Pazar pazar azar azar tefekkür
Gözünü bir noktasına dikiyor.
Bir mesafeden, azıcık dışına çıkarak tümünü görebilmek, anlayabilmek zahmetli geliyor.
Burnunu "tablo" ya dayıyor.
Sonra da "bütün tablo" yu gördüğünü sanıyor.
Burnunda boya izi, bütün ömrü; bütün tabloyu gördüğünü, tüm çizgileri, tüm renkleri, tüm gölgeleri, tüm manaları kavradığını zannederek geçiriyor.
"Bütün tablo" yu gördüğünde hep ısrar ediyor.
O burunla, bir noktaya gömülmüş de tabloyu kaçırmış burunla, ülke idare ediyor, ordu sevk ediyor, üniversite yönetiyor, yatırım yapıyor, gazete çıkarıyor, haberler, yazılar yuvarlıyor, ders veriyor, azarlıyor, had bildiriyor, işe gidiyor, çocuk yetiştiriyor, genç oluyor, büyüyor, yaşlanıyor, kızıyor, kavga ediyor, öğüt veriyor, anlatıyor, susuyor, dinlemiyor, seviyor, nefret ediyor.
"Oku" diye başlamıştı oysa "Kitap" da.
Pek bir şey okumadı.
Okuduğunu anlamadı.
Anladığını yanlış anladı.
Yanlış anladığını tek doğru saydı.
Tek doğrusundan asla kuşkulanmadı.
Burnu tablonun bir noktasında kalakaldı.
Burnu boyandı.
Damgalandı ve onu kimlik, kişilik bildi.
Burnunun ucunu dahi görmeden, görebildiği her şeyi, her şey sandı.
Gerçekten bilmek istedin mi hiç?
Neyi, ne kadar bilmek istedin?
Hiç bilmek istemedin de bilirmiş gibi yaptın muhtemelen.
Ne kadar da emindin.
Bir yılan gibi dilini; komşudan hiç tanımadığına, başkalarının gizli saklı yahut teşhire teşne hayatının içine içine kıvıra kıvıra sokacak kadar meraklı olup da, hakikaten hakiki hakikatlerin peşine düşmekten böyle kaçmayı nasıl becerdin?
Okul, öğrenmeyi kışkırtacaktı.
Kışkırtıcılıktan suçlu, zincire vuruldu.
Pastadan büyük lokma koparmanın yahut kırıntıya rızanın piyangosuna şans topu kılındı.

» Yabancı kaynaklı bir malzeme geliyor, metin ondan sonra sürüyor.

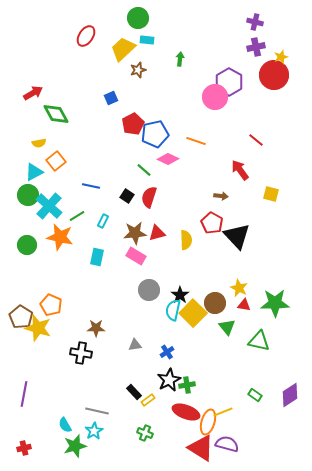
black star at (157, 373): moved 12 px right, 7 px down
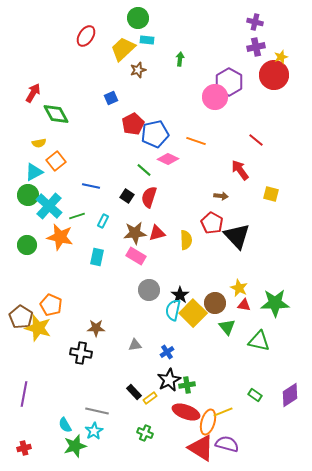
red arrow at (33, 93): rotated 30 degrees counterclockwise
green line at (77, 216): rotated 14 degrees clockwise
yellow rectangle at (148, 400): moved 2 px right, 2 px up
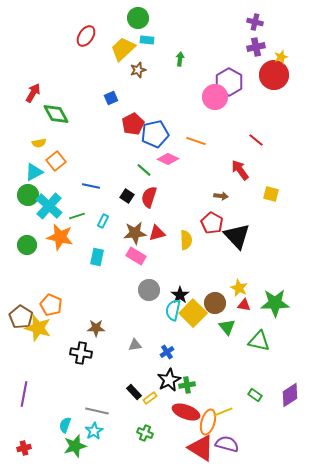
cyan semicircle at (65, 425): rotated 49 degrees clockwise
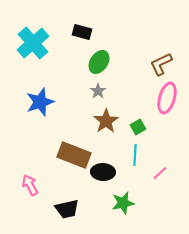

Öğrenmeyi, sormayı, sorgulamayı, şüpheyi, yeniden düşünmeyi, özgür ve bağımsız ifadeyi kışkırtacaktı; safrasını atan bir organ gibi çoğu çocuğunu boşluğa fışkırttı.
Okul üstüne ne çok yalan söylendi.
Ve okul üstüne en çok yalanı okul söyledi. İşimize geldi.
Kendini, geçmişinin tüm renklerini, asli derdini, hakiki acısını, kuşaktan kuşağa devreden ve her kuşağın üstüne devrilen gerçek tasasını, geleceğini görmekten, konuşmaktan, sebebi ve çaresi üstüne düşünmekten ve de ğiştirmeye uğraşmaktan bu kadar kaçınan;
Aklının, vicdanının, hayatının, mutluluğunun, huzurunun, kendine saygısının, insan olarak manasının gelişmesini engelleyen ve burnunu ittire kaktıra, herhangi bir tablonun tek noktasına yapıştırıp körleştiren tüm kir, pas, cila, makyaj, boyadan sıyrılmayı istemeyen;
Ivır zıvırla oyalanmayı marifet, oyalayanı şöhret bilen, sözde "Şeytan ayrıntıda gizlidir" diyerek teferruat içinde şeytanlaşabilen;
Dünyasını, ruhunu, aklını ve vicdanını; kendini, birbirini, hayatı (ve ölümü) tüm zenginliği ve elbet yoksulluğu içinde anlamaya, idrak için gayrete yöneltmeyi reddeden;
Hakikati arama mutluluğunu, tabii ki bazen, belki sıkça, öğrenmenin, bilmenin, kuşkulanıp durmadan düşünmenin ve de anlatmanın, dinlemenin, değişimin, değiştirmenin, bazen direnmenin, boyun eğmemenin huzursuz keyfini ıskalayan;
Lakin her şeyi bilen; Biz değildik; Siz hiç değildiniz tabii!